**Exercise objective**
All of the entries must appear again exactly as written.

**Given entries**
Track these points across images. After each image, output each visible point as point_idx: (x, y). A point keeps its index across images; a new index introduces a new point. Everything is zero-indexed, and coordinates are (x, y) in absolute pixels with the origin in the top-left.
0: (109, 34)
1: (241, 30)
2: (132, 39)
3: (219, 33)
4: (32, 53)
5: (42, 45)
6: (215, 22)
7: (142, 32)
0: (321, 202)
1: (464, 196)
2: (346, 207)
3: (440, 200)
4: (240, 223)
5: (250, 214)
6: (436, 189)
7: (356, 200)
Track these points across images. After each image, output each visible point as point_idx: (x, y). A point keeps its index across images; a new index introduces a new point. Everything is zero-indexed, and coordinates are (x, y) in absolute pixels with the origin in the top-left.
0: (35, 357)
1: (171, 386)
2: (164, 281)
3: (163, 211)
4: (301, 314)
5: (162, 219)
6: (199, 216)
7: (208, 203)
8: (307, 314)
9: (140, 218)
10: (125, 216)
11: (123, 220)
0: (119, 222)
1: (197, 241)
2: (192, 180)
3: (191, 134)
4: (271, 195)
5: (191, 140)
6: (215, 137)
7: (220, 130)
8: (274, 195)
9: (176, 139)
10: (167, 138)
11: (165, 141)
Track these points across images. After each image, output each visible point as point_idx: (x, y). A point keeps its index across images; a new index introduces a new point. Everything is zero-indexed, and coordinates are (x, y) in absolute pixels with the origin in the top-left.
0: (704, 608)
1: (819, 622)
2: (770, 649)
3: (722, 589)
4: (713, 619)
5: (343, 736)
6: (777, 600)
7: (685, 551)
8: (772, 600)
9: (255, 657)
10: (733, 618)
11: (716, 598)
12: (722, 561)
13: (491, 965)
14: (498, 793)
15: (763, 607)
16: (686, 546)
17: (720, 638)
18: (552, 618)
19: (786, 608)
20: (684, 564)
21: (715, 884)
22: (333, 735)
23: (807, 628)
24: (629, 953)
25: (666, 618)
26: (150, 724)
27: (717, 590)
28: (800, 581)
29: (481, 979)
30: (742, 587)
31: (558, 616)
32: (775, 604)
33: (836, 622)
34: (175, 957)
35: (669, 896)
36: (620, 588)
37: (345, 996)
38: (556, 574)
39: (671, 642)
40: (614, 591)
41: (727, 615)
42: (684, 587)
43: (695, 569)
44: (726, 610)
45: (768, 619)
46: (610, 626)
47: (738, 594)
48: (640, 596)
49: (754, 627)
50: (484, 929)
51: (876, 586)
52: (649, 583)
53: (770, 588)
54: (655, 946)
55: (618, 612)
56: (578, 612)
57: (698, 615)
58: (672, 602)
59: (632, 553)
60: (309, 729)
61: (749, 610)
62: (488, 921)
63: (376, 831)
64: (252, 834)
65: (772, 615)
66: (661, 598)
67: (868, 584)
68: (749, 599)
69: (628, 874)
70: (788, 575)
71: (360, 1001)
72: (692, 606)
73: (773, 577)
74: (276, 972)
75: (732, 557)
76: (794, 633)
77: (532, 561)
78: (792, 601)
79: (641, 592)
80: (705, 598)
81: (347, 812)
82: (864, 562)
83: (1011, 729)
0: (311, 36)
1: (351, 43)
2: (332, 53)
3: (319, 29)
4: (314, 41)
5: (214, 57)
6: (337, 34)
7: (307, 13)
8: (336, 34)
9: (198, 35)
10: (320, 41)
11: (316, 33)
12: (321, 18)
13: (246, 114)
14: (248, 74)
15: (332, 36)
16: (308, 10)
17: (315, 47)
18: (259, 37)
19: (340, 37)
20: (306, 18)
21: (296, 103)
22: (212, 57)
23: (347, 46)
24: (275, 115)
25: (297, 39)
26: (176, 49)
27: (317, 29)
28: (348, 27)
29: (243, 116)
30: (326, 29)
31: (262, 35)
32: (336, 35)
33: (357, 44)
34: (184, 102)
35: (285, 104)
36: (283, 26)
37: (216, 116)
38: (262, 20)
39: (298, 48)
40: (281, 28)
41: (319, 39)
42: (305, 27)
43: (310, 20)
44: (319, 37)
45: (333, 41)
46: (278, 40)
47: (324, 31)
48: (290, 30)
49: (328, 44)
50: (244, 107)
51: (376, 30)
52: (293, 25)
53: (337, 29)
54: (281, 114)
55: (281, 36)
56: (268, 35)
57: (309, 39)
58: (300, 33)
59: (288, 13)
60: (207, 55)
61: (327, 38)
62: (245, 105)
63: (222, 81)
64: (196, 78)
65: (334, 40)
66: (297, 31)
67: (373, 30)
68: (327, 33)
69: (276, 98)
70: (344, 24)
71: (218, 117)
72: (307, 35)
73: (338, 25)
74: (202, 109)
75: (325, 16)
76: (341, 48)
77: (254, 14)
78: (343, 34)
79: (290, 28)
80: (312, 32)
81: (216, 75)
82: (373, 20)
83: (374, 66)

**Solution below**
Track these points across images. After each image, output each visible point as point_idx: (x, y). A point keeps its index across images; a new index introduces a new point. Everything is zero-indexed, and coordinates are (x, y) in absolute pixels with the origin in the top-left.
0: (109, 34)
1: (241, 30)
2: (132, 39)
3: (219, 33)
4: (32, 53)
5: (42, 45)
6: (215, 22)
7: (142, 32)
0: (321, 202)
1: (464, 196)
2: (346, 207)
3: (440, 200)
4: (240, 223)
5: (250, 214)
6: (436, 189)
7: (356, 200)
Track these points across images. After each image, output each visible point as point_idx: (x, y). A point keeps its index across images; a new index introduces a new point. Everything is zero-indexed, and coordinates are (x, y) in absolute pixels with the origin in the top-left.
0: (35, 357)
1: (171, 386)
2: (164, 281)
3: (163, 211)
4: (301, 314)
5: (162, 219)
6: (199, 216)
7: (208, 203)
8: (307, 314)
9: (140, 218)
10: (125, 216)
11: (123, 220)
0: (119, 222)
1: (197, 241)
2: (192, 180)
3: (191, 134)
4: (271, 195)
5: (191, 140)
6: (215, 137)
7: (220, 130)
8: (274, 195)
9: (176, 139)
10: (167, 138)
11: (165, 141)
Track these points across images. After each image, output each visible point as point_idx: (x, y). A point keeps its index across images; a new index introduces a new point. Everything is zero-indexed, and coordinates are (x, y) in absolute pixels with the origin in the top-left.
0: (704, 608)
1: (819, 622)
2: (770, 649)
3: (722, 589)
4: (713, 619)
5: (343, 736)
6: (777, 600)
7: (685, 551)
8: (772, 600)
9: (255, 657)
10: (733, 618)
11: (716, 598)
12: (722, 561)
13: (491, 965)
14: (498, 793)
15: (763, 607)
16: (686, 546)
17: (720, 638)
18: (552, 618)
19: (786, 608)
20: (684, 564)
21: (715, 884)
22: (333, 735)
23: (807, 628)
24: (629, 953)
25: (666, 618)
26: (150, 724)
27: (717, 590)
28: (800, 581)
29: (481, 979)
30: (742, 587)
31: (558, 616)
32: (775, 604)
33: (836, 622)
34: (175, 957)
35: (669, 896)
36: (620, 588)
37: (345, 996)
38: (556, 574)
39: (671, 642)
40: (614, 591)
41: (727, 615)
42: (684, 587)
43: (695, 569)
44: (726, 610)
45: (768, 619)
46: (610, 626)
47: (738, 594)
48: (640, 596)
49: (754, 627)
50: (484, 929)
51: (876, 586)
52: (649, 583)
53: (770, 588)
54: (655, 946)
55: (618, 612)
56: (578, 612)
57: (698, 615)
58: (672, 602)
59: (632, 553)
60: (309, 729)
61: (749, 610)
62: (488, 921)
63: (376, 831)
64: (252, 834)
65: (772, 615)
66: (661, 598)
67: (868, 584)
68: (749, 599)
69: (628, 874)
70: (788, 575)
71: (360, 1001)
72: (692, 606)
73: (773, 577)
74: (276, 972)
75: (732, 557)
76: (794, 633)
77: (532, 561)
78: (792, 601)
79: (641, 592)
80: (705, 598)
81: (347, 812)
82: (864, 562)
83: (1011, 729)
0: (311, 36)
1: (351, 43)
2: (332, 53)
3: (319, 29)
4: (314, 41)
5: (214, 57)
6: (337, 34)
7: (307, 13)
8: (336, 34)
9: (198, 35)
10: (320, 41)
11: (316, 33)
12: (321, 18)
13: (246, 114)
14: (248, 74)
15: (332, 36)
16: (308, 10)
17: (315, 47)
18: (259, 37)
19: (340, 37)
20: (306, 18)
21: (296, 103)
22: (212, 57)
23: (347, 46)
24: (275, 115)
25: (297, 39)
26: (176, 49)
27: (317, 29)
28: (348, 27)
29: (243, 116)
30: (326, 29)
31: (262, 35)
32: (336, 35)
33: (357, 44)
34: (184, 102)
35: (285, 104)
36: (283, 26)
37: (216, 116)
38: (262, 20)
39: (298, 48)
40: (281, 28)
41: (319, 39)
42: (305, 27)
43: (310, 20)
44: (319, 37)
45: (333, 41)
46: (278, 40)
47: (324, 31)
48: (290, 30)
49: (328, 44)
50: (244, 107)
51: (376, 30)
52: (293, 25)
53: (337, 29)
54: (281, 114)
55: (281, 36)
56: (268, 35)
57: (309, 39)
58: (300, 33)
59: (288, 13)
60: (207, 55)
61: (327, 38)
62: (245, 105)
63: (222, 81)
64: (196, 78)
65: (334, 40)
66: (297, 31)
67: (373, 30)
68: (327, 33)
69: (276, 98)
70: (344, 24)
71: (218, 117)
72: (307, 35)
73: (338, 25)
74: (202, 109)
75: (325, 16)
76: (341, 48)
77: (254, 14)
78: (343, 34)
79: (290, 28)
80: (312, 32)
81: (216, 75)
82: (373, 20)
83: (374, 66)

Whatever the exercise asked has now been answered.